Para além do release da BioViva, Parrish também se antecipou e lançou ela mesma um artigo chamado A Tale of Do-It-Yourself Gene Therapy, no Reddit. Dentre as perguntas feitas, uma das principais tinha a ver com o preço a ser pago por esse tipo de tratamento, o que pode ser um problema divisor de águas entre aqueles que poderão viver indefinidamente e aqueles que continuarão morrendo de doenças infecciosas apesar de já existirem tratamentos. A resposta de Parrish foi protocolar: do mesmo modo que um super computador custava $8 milhões nos anos 1960 e hoje temos um poder de processamento muito maior em nossos celulares do que no foguete que levou o homem à lua.
Apesar disso, os resultados da terapia à qual Parrish se submeteu não eram realmente conclusivos quanto à efetividade do tratamento. Ela não desenvolveu câncer, mas também não voltou a ter 25 ou demonstrou resultados impressionantes em termos de seus triglicérides ou massa muscular. No entanto, em 2016, a BioViva publicou um novo release no qual declarava que o tratamento havia sido bem sucedido, uma vez que, comparativamente, os telômeros de seus leucócitos haviam crescido em 9%, o que significaria, de acordo com o relatório, uma reversão de 20 anos de envelhecimento.
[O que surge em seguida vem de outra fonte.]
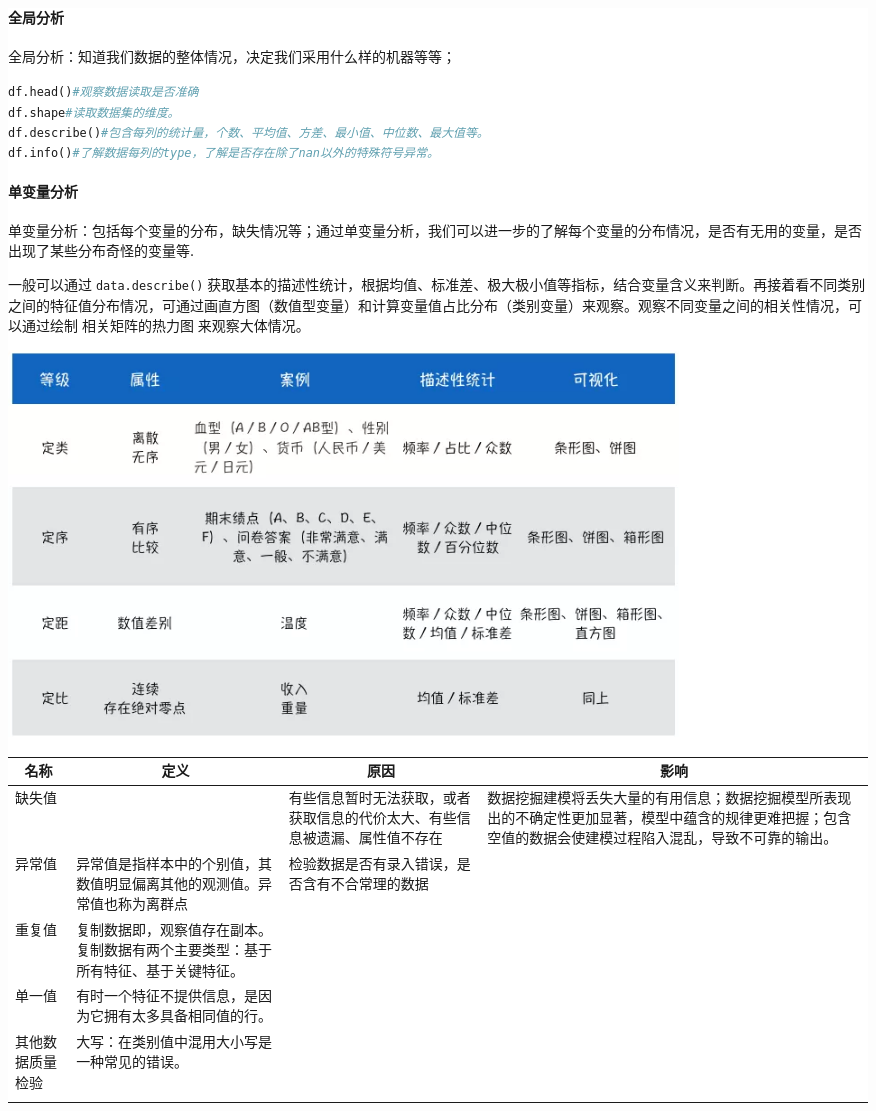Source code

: 



#### 全局分析

全局分析：知道我们数据的整体情况，决定我们采用什么样的机器等等； 

```python
df.head()#观察数据读取是否准确
df.shape#读取数据集的维度。
df.describe()#包含每列的统计量，个数、平均值、方差、最小值、中位数、最大值等。
df.info()#了解数据每列的type，了解是否存在除了nan以外的特殊符号异常。
```

#### 单变量分析

单变量分析：包括每个变量的分布，缺失情况等；通过单变量分析，我们可以进一步的了解每个变量的分布情况，是否有无用的变量，是否出现了某些分布奇怪的变量等.   

一般可以通过 `data.describe()` 获取基本的描述性统计，根据均值、标准差、极大极小值等指标，结合变量含义来判断。再接着看不同类别之间的特征值分布情况，可通过画直方图（数值型变量）和计算变量值占比分布（类别变量）来观察。观察不同变量之间的相关性情况，可以通过绘制 相关矩阵的热力图 来观察大体情况。

![](../../picture/work/34.png)

| 名称             | 定义                                                         | 原因                                                         | 影响                                                         |
| ---------------- | ------------------------------------------------------------ | ------------------------------------------------------------ | ------------------------------------------------------------ |
| 缺失值           |                                                              | 有些信息暂时无法获取，或者获取信息的代价太大、有些信息被遗漏、属性值不存在 | 数据挖掘建模将丢失大量的有用信息；数据挖掘模型所表现出的不确定性更加显著，模型中蕴含的规律更难把握；包含空值的数据会使建模过程陷入混乱，导致不可靠的输出。 |
| 异常值           | 异常值是指样本中的个别值，其数值明显偏离其他的观测值。异常值也称为离群点 | 检验数据是否有录入错误，是否含有不合常理的数据               |                                                              |
| 重复值           | 复制数据即，观察值存在副本。复制数据有两个主要类型：基于所有特征、基于关键特征。 |                                                              |                                                              |
| 单一值           | 有时一个特征不提供信息，是因为它拥有太多具备相同值的行。     |                                                              |                                                              |
| 其他数据质量检验 | 大写：在类别值中混用大小写是一种常见的错误。                 |                                                              |                                                              |
|                  |                                                              |                                                              |                                                              |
No entanto, nenhum estudo realmente científico foi publicado junto ao release.
Agora, porém, a BioViva está seguindo um novo caminho: bioinformática. A ideia é começar a usar inteligência artificial e aprendizagem de máquina para desenvolver novas terapias genéticas, uma tendência que tem crescido entre pesquisadores e mesmo no âmbito médico, no que diz respeito ao diagnóstico de doenças. De qualquer forma, segue-se a crença de que a telomerase e a possibilidade de aumentar o comprimento dos telômeros das células sanguíneas seja uma possível abordagem de prolongamento da vida. Pelo menos, é nisso que Andrews ainda tem se focado em sua nova parceria com a Libella Gene Therapeutics.